▸ **The problem**: Would you set down the data that follows, word for word, without any pictures?

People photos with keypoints
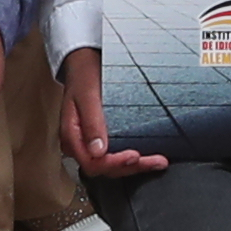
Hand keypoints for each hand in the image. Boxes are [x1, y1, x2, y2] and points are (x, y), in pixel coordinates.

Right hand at [60, 47, 166, 178]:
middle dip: (130, 167)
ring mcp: (90, 142)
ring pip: (111, 164)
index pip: (92, 162)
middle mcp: (80, 144)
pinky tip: (148, 157)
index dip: (114, 163)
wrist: (84, 64)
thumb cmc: (84, 77)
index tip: (134, 156)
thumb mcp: (88, 96)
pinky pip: (115, 154)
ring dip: (135, 166)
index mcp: (72, 136)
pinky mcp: (101, 138)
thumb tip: (97, 151)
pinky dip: (132, 158)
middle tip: (154, 162)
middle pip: (104, 167)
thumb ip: (91, 123)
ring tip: (158, 162)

▸ **Answer to this problem**:
Hand keypoints for each hand in the image. Boxes are [x1, y1, x2, y2] and points are (x, y), in pixel coordinates.

Right hand at [60, 47, 166, 178]:
middle dip: (130, 167)
ring mcp: (90, 142)
ring pip: (111, 164)
index pip: (92, 162)
middle mcp: (80, 144)
pinky tip: (148, 157)
index dip: (114, 163)
wrist: (84, 64)
thumb cmc: (84, 77)
index tip: (134, 156)
thumb mcp: (88, 96)
pinky pip: (115, 154)
ring dip: (135, 166)
index mcp: (72, 136)
pinky mcp: (101, 138)
thumb tip: (97, 151)
pinky dip: (132, 158)
middle tip: (154, 162)
middle pip: (104, 167)
thumb ip: (91, 123)
ring tip: (158, 162)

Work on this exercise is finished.